Les représentations et les émotions des professionnels
Accueillir des enfants à besoins spécifiques, dans la perception des professionnels, ne va pas de soi. Ainsi, plusieurs auteurs font le constat que cet accueil dépend souvent de la bonne volonté d’une personne plutôt que d’une conception basée sur une mission dévolue aux établissements d’accueil du jeune enfant (EAJE), pourtant stipulée ainsi dans le
décret n° 2000-762 du 1er août 2000
: « Ils [les établissements] concourent à l’intégration sociale de ceux de ces enfants ayant un handicap ou atteints d’une maladie chronique. »
Une des raisons principales aux réticences de ces accueils est un élément quasi tabou : la peur et les émotions des professionnels. En effet, le handicap se voit, il peut occasionner des déformations physiques, amener des enfants à avoir des réactions incompréhensibles notamment dans le cas de troubles envahissants du développement (TED). Les enfants atteints de maladie chronique peuvent également être atteints dans leur corps.
Les auteurs disent que ces situations génèrent un sentiment de culpabilité, notamment Herrou et Korff-Sausse : « Nous sommes tous coupables, les parents de l’avoir mis au monde, les éducateurs ou les soignants d’être incapables de le guérir ou le réparer, la société de ne pas réussir à lui procurer une place digne de ce nom. Voilà pourquoi le handicap provoque un rejet qui peut revêtir les formes les plus diverses. Agressivité, mais aussi indifférence. Refus, mais aussi fausse sollicitude. Mépris, mais aussi pitié. Ignorance mais aussi surprotection. »
Dans un EAJE, prendre en compte ces éléments est nécessaire. En effet, nous sommes tous confrontés à ces émotions : dégoût, rejet, apitoiement, protection, hyper-protection ; à ces peurs. Des éléments de notre vie personnelle peuvent se rajouter.
Des questions se posent : que comprend l’enfant ? Que perçoit-il ? Ce questionnement qui nous renvoie à ce qui fait notre humanité, à notre perception de la norme, à « comment faire pour entrer en communication » est « normal ».
Les directions et les gestionnaires d’EAJE doivent penser à ces éléments, afin que chaque membre de l’équipe puisse s’exprimer, être entendu, exposer ses craintes, ses peurs. Dans ce travail de longue haleine, ces réactions, ces émotions pourront être mises à jour pour ensuite amener, peut-être, à une ouverture, à une volonté portée par l’équipe d’accueillir « la différence », notamment les enfants à besoins spécifiques.
L’expression d’un manque de formation
Penser l’amont de l’accueil en équipe est une priorité pour les EAJE. En effet, le frein principal pour l’accueil d’enfants à besoins spécifiques est la peur de cet enfant inconnu. Cette peur se traduit en demande de formation spécifique sur le handicap. Ainsi, beaucoup de professionnels pensent qu’ils ne sont pas formés pour accueillir ces enfants.
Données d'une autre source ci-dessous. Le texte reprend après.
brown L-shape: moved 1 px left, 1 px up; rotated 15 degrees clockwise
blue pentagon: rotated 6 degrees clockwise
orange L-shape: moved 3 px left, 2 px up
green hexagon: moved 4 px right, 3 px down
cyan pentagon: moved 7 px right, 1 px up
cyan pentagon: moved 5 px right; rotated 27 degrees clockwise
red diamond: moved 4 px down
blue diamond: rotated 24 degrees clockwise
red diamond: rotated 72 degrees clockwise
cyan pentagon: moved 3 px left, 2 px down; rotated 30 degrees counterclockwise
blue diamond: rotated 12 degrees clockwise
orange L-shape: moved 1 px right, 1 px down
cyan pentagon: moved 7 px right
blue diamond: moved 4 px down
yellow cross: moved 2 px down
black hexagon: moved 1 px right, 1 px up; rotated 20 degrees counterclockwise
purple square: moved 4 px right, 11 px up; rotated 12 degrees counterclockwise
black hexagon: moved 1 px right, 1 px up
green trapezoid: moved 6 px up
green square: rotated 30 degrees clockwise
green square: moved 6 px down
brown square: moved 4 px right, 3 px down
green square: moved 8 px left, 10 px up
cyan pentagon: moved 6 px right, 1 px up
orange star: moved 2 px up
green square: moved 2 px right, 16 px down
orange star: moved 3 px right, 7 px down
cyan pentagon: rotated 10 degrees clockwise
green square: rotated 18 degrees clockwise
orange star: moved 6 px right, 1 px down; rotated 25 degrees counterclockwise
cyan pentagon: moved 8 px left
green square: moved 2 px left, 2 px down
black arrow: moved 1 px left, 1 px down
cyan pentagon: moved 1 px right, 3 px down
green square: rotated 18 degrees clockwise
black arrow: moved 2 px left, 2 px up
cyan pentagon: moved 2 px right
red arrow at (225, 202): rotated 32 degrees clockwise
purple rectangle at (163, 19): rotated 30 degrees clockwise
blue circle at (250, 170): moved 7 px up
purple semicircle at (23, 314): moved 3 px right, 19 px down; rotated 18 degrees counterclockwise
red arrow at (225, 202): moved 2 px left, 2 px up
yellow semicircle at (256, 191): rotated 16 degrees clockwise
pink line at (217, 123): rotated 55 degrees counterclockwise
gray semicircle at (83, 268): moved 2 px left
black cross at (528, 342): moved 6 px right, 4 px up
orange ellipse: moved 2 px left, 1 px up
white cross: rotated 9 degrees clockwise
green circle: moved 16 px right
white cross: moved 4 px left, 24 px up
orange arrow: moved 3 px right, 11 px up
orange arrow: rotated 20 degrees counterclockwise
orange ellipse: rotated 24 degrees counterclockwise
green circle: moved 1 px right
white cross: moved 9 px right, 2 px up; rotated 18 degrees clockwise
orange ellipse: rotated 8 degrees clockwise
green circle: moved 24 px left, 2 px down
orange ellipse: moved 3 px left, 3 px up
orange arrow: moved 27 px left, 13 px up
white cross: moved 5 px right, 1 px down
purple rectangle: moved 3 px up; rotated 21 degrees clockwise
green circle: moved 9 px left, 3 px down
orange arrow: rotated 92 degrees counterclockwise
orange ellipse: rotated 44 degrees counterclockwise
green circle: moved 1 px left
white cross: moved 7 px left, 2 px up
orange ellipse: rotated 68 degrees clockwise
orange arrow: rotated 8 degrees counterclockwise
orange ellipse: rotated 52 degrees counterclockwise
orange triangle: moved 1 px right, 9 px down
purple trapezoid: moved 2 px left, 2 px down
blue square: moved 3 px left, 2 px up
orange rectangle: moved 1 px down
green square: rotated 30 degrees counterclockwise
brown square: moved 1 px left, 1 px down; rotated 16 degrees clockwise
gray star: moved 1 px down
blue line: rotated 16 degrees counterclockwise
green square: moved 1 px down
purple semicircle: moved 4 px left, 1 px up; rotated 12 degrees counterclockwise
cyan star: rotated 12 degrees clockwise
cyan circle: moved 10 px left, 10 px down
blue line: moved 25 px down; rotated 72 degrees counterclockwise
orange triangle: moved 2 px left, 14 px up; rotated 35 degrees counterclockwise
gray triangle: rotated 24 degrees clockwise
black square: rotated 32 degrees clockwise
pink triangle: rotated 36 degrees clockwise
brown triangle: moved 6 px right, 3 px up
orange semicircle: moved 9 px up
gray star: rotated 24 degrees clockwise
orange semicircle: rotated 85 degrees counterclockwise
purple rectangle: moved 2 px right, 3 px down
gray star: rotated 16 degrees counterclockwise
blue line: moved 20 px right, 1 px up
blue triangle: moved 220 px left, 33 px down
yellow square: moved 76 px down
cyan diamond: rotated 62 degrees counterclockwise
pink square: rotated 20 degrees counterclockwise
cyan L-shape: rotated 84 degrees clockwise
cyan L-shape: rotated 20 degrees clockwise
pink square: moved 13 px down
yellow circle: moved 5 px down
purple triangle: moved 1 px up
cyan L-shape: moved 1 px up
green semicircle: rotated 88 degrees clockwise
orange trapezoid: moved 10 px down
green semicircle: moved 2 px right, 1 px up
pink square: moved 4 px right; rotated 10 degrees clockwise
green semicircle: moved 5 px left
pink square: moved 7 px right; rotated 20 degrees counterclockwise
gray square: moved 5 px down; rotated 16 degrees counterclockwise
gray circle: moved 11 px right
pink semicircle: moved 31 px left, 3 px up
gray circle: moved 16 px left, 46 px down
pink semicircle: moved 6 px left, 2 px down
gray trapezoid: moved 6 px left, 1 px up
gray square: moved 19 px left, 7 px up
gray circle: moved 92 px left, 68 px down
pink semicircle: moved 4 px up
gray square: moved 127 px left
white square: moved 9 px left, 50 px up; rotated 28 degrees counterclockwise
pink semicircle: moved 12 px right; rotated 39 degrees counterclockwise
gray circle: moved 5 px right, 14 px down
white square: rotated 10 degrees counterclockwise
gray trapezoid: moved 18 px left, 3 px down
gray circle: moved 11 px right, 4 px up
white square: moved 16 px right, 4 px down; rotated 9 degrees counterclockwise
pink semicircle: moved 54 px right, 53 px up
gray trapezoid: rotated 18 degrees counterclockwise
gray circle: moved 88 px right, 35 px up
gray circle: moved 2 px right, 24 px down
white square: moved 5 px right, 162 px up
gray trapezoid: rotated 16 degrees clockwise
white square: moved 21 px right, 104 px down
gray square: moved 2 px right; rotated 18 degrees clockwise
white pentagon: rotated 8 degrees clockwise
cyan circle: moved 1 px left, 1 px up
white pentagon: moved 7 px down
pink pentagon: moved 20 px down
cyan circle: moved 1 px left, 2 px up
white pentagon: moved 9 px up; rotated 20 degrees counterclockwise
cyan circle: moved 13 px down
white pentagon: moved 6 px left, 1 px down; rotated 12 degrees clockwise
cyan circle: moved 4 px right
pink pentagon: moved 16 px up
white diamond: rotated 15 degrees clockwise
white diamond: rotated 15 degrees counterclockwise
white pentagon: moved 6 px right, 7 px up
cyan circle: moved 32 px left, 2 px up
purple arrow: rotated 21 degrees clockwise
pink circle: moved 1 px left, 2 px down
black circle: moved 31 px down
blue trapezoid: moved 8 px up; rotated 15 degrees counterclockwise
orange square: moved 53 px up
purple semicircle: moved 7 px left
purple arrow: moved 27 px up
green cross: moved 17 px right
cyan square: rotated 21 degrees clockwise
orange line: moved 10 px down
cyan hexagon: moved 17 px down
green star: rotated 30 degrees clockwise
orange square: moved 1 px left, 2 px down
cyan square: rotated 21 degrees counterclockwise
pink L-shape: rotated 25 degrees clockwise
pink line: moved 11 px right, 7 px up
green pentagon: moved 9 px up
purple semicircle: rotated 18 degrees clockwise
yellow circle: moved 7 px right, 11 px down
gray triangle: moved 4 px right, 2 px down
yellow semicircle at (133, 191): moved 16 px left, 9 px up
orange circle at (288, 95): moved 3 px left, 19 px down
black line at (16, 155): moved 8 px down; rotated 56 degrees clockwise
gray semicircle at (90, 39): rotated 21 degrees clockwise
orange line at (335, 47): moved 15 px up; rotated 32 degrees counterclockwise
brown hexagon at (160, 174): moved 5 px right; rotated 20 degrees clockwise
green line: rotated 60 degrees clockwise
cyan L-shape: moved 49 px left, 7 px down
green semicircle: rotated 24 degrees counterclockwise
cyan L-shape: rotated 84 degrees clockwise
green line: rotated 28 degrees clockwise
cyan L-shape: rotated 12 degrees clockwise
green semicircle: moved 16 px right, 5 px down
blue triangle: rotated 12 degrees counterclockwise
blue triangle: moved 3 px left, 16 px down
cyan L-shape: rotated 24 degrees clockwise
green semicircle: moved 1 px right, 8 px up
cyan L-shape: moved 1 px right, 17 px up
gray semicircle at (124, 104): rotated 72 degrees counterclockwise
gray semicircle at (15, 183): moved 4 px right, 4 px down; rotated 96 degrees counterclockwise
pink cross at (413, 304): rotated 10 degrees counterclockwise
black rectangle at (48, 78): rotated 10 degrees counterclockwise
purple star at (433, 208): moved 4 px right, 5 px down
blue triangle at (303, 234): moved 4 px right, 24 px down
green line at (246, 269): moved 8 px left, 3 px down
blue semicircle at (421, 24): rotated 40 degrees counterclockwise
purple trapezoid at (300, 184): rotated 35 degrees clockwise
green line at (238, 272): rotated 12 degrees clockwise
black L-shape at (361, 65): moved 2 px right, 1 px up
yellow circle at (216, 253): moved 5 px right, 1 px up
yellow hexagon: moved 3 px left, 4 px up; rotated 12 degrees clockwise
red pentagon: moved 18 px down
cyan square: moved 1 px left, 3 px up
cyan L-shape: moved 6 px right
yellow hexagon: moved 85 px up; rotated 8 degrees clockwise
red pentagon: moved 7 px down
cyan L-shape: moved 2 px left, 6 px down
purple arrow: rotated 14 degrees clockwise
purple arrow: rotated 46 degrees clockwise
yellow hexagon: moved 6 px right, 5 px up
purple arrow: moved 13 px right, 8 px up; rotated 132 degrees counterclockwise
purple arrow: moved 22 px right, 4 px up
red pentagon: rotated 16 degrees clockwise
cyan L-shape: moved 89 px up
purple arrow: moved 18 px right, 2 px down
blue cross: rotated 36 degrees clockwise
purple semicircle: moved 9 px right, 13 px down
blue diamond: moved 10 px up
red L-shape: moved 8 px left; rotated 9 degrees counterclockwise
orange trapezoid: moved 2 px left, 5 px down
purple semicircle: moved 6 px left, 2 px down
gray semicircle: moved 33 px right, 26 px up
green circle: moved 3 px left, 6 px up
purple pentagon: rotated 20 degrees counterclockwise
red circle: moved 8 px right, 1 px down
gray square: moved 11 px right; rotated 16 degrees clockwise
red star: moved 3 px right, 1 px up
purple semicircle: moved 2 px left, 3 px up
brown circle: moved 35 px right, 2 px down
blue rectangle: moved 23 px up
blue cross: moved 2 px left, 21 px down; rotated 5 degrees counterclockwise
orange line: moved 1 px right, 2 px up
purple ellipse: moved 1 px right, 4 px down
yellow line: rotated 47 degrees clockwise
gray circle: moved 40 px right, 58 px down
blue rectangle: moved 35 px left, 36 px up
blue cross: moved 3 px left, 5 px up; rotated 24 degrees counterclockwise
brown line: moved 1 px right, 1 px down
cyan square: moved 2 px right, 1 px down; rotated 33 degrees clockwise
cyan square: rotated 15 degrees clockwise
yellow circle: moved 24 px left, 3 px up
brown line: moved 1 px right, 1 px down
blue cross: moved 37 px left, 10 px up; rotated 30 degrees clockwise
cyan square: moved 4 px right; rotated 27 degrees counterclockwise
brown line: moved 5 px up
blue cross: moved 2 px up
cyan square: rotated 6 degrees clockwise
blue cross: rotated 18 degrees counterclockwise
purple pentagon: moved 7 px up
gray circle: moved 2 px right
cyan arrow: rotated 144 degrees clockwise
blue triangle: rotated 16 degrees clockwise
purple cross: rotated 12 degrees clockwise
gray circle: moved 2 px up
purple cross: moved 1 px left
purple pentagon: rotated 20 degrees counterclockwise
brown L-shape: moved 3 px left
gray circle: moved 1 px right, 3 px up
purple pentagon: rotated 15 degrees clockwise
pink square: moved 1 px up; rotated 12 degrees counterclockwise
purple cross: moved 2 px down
Pourtant, cette formation n’est pas forcément nécessaire : en effet, il existe une trop grande variété de handicaps et de maladies pour en faire le tour. Des différences interindividuelles existent. Par exemple, deux enfants reconnus comme autistes sont différents dans ce qu’ils donnent à voir. C’est pourquoi, une formation sur le handicap ne peut pas prendre en compte cette diversité.
En revanche, travailler en amont sur les représentations des professionnels, sur les peurs, mais aussi sur ce que chaque professionnel peut exprimer de ses possibilités ou/et impossibilités est premier. En effet, certaines pathologies renvoient le professionnel à la peur de faire mal, voire à faire mal. C’est souvent le cas d’enfants accueillis et se nourrissant par gastrostomie par exemple.
Ainsi, la formation est ici pertinente pour :
- recueillir les représentations des professionnels, notamment lors de réunions d’équipe, avec une personne extérieure ;
- offrir à chaque professionnel, quels que soient son diplôme et son statut, une formation sur le développement du jeune enfant, sur le travail de l’observation ;
- rassurer les professionnels à partir de leur outil professionnel : capacité à décoder le langage non verbal par l’observation, capacité à partir de ce que donne à voir l’enfant de s’ajuster (et non à partir de la connaissance du handicap, par exemple) dans son développement réel (psychopédagogie) ;
- accompagner de manière personnalisée les professionnels de l’établissement pour l’accueil de tel enfant à besoins spécifiques. Dans ce cas, les partenariats avec les établissements du médico-social vont permettre d’informer sur l’accueil spécifique d’un enfant, de façon simple et adaptée, les professionnels (cf. Nouer des partenariats avec les établissements médico-sociaux).